> [Task requirements]
1. According to the junk food lawsuit article, in which court was the case filed?
2. In the junk food lawsuit article, take the passage starting at "The organization contends" and ending at "Communicable Diseases (NCDs).", and write it out again with "respondents" swapped for "defendants".
3. Using only the junk food lawsuit article, decide whether each statement agrees with it. Answer yes or no for each, and quote the words of the article that settle it. (a) The Attorney General and the Uganda Communications Commission are named as respondents. (b) Non-communicable diseases kill up to 200,000 people in Uganda each year. (c) CEFROHT brought the case through lawyers of Dalumba advocates.

> [Source text]
>>>>>

Government sued over failure to block sale, importation of junk food

What you need to know:

  • The organisation is seeking an order against UCC to ban all unhealthy food advertisements and programme sponsorship or broadcast before and after the watershed in all media platforms including online media in Uganda.

Government has been sued for its alleged failure to restrict the sale and importation of junk foods.
The Centre for Food and Adequate Rights (CEFROHT), a human rights organization, through their lawyers of Dalumba advocates claim that failure by government to monitor the sale and importation of junk food consumed by children, has seen the rise in non-communicable diseases amongst minors.

The organization contends that the government is under a legal mandate to uphold, protect and fulfil children’s right to safety, health, adequate food and wellbeing, a provision that has been faulted.
The Attorney General and Uganda Communications Commission have been listed as the respondents in the case filed at the High Court in Kampala.

Uganda is a member of the World Health Organization and passed a resolution to act on the main risk factors for Non Communicable Diseases (NCDs).
CEFROHT avers that in Uganda, NCD kill up to 100,000 people annually, about 35 percent of the total annual deaths.
The applicant wants court to direct government to restrict marketing of unhealthy food and beverages to children as a way of preventing NCDs and shall ask court to enforce the children’s rights to health, safety and adequate food.

<<<<<

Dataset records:
>>>>>

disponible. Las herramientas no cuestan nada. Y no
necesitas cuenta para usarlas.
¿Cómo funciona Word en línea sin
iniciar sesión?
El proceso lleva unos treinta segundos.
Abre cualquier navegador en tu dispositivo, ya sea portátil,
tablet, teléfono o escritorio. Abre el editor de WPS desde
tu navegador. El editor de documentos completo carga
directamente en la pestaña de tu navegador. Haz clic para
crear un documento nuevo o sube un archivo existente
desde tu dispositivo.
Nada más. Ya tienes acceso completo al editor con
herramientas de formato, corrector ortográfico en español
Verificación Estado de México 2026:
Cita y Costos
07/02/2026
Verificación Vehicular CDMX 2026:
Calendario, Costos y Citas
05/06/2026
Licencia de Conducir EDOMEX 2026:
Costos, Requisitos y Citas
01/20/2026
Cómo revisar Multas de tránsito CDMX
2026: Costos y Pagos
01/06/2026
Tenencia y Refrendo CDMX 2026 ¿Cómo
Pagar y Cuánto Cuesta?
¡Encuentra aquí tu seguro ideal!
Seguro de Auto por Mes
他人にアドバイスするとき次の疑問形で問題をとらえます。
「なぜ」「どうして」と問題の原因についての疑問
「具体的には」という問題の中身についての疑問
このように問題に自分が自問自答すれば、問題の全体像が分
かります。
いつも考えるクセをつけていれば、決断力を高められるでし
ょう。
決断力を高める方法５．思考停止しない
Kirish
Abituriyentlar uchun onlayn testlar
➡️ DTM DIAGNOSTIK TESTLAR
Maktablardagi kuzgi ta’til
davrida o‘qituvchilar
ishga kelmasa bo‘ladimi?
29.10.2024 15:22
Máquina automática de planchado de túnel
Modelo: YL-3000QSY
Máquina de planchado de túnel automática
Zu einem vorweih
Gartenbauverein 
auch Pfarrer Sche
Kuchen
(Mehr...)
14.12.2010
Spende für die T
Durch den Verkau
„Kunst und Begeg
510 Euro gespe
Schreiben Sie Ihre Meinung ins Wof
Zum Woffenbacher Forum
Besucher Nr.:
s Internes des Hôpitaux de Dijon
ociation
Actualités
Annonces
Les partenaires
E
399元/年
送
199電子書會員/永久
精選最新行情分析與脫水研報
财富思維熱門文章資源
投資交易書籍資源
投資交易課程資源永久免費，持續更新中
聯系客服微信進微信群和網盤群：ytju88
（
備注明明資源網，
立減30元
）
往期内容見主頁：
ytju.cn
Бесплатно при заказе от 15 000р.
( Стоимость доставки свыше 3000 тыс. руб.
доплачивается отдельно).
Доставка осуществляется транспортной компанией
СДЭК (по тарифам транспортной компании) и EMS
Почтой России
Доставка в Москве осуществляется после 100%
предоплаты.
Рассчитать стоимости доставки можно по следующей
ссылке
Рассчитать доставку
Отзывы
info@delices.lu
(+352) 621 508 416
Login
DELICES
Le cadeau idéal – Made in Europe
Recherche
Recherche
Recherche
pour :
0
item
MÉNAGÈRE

<<<<<
>>>>>

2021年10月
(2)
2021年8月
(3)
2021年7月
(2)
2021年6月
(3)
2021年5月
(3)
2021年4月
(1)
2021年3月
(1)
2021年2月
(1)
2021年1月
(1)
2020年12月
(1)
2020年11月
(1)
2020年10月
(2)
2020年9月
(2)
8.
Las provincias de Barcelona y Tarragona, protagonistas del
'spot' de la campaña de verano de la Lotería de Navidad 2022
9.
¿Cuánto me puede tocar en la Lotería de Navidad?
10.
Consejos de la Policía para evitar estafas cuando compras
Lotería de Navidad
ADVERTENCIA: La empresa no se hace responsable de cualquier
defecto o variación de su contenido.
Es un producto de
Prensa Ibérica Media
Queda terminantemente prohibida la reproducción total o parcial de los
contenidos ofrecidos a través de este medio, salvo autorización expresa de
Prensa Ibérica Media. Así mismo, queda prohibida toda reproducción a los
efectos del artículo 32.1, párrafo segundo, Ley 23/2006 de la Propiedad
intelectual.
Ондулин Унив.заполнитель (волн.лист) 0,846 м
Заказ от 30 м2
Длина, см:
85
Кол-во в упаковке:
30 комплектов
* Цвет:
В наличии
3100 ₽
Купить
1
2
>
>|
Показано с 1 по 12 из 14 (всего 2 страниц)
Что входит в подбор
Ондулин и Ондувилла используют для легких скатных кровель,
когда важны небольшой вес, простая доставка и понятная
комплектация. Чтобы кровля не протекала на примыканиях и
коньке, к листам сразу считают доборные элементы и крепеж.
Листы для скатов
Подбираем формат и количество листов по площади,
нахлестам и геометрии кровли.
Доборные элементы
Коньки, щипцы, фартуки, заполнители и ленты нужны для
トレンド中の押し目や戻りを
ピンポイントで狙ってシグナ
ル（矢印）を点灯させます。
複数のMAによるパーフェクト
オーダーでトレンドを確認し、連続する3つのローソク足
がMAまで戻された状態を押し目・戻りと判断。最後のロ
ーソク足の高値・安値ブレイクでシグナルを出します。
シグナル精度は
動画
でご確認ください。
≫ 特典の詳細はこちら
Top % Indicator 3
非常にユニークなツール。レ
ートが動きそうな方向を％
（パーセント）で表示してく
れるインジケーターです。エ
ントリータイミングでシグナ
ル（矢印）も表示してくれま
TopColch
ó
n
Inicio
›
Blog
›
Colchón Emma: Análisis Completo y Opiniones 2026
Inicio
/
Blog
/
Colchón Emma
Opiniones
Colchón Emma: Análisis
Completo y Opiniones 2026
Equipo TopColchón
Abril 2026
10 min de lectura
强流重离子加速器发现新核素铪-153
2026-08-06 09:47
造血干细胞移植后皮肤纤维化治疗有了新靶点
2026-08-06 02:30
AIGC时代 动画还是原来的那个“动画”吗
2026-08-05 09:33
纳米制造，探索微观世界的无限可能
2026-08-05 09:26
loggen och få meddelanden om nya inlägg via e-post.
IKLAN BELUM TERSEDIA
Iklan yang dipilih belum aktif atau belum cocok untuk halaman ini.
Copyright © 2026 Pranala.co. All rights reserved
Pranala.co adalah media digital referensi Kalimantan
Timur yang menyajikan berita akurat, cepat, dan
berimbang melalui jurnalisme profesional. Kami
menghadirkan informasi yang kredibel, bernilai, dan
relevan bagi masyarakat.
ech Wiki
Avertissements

<<<<<

> [Answers]
1. The High Court in Kampala.

2.
The organization contends that the government is under a legal mandate to uphold, protect and fulfil children’s right to safety, health, adequate food and wellbeing, a provision that has been faulted.
The Attorney General and Uganda Communications Commission have been listed as the defendants in the case filed at the High Court in Kampala.

Uganda is a member of the World Health Organization and passed a resolution to act on the main risk factors for Non Communicable Diseases (NCDs).

3.
(a) Yes: "The Attorney General and Uganda Communications Commission have been listed as the respondents in the case filed at the High Court in Kampala."
(b) No: "CEFROHT avers that in Uganda, NCD kill up to 100,000 people annually, about 35 percent of the total annual deaths."
(c) Yes: "through their lawyers of Dalumba advocates"